A more open trading system emerged in 1867 when, following the lead of the
United Kingdom, the United States and other European nations adopted the gold
standard at an international monetary conference in Paris. Its goal was to create a
common system that would allow for more efficient trade and prevent the isolationism of
the mercantilist era. The countries thus established a common basis for currency prices
and a fixed exchange rate system – all based on the value of gold.
Economic historian Barry Eichengreen argues that the recovery of the United
States really began when, having abandoned the gold standard, the US government
was able to free up money to spend on reviving the economy.

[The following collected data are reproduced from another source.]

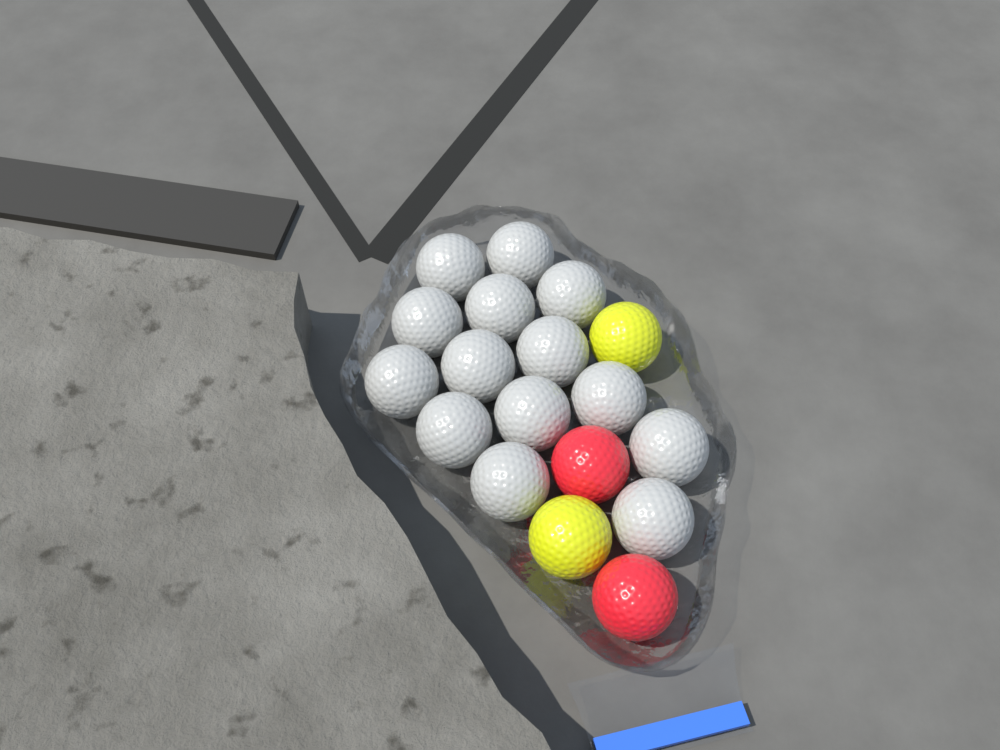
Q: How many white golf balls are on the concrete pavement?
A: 14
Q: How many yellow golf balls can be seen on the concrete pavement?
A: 2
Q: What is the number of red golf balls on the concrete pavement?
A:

Today, the world economy
operates based on what are called fiat currencies – currencies that are not backed by
precious metals and whose value is determined by their cost relative to other
currencies.
The Bretton Woods System inaugurated in 1944 during the United Nations
Monetary and Financial Conference to prevent the catastrophes of the early decades of
the century from reoccurring and affecting international ties – a network of global
financial institutions that would promote economic interdependence and prosperity.
The 730 delegates at Bretton Woods agreed to establish two new institutions.
The International Monetary Fund (IMF) would monitor exchange rates and lend reserve
currencies to nations with balance-of-payments deficits. The International Bank for
Reconstruction and Development, now known as the World Bank Group, was
responsible for providing financial assistance for the reconstruction after World War II
and the economic development of less developed countries.
The high point of global Keynesianism came in the mid-1940s to the early 1970s.
During this period, governments poured money into their economies, allowing people to
purchase more goods and, in the process, increase demand for these products. As the
demand increased, so did the prices of these goods.
The stock market crashed in 1973-1974 after the United States stopped linking
the dollar to gold, effectively ending the Bretton Woods System. The result was a
phenomenon the Keynesian economics could not have predicted – a phenomenon
called stagflation, in which a decline in economic growth and employment (stagnation)
takes place alongside a sharp increase in prices (inflation).
Economists like Milton Friedman used the economic turmoil to challenge the
consensus around Keynes’s ideas. What emerged was a new form of economic thinking
that critics labeled neoliberalism. From the 1980s onward, neoliberalism became the
codified strategy of the Unites States Treasury Department, the World Bank, the
International Monetary Fund, and eventually the World Trade Organization – a new
organization founded in 1995 to continue the tariff reduction under the GATT. The
policies they forwarded came to be called the Washington Consensus. Its advocates
pushed for minimal government spending to reduce government debt.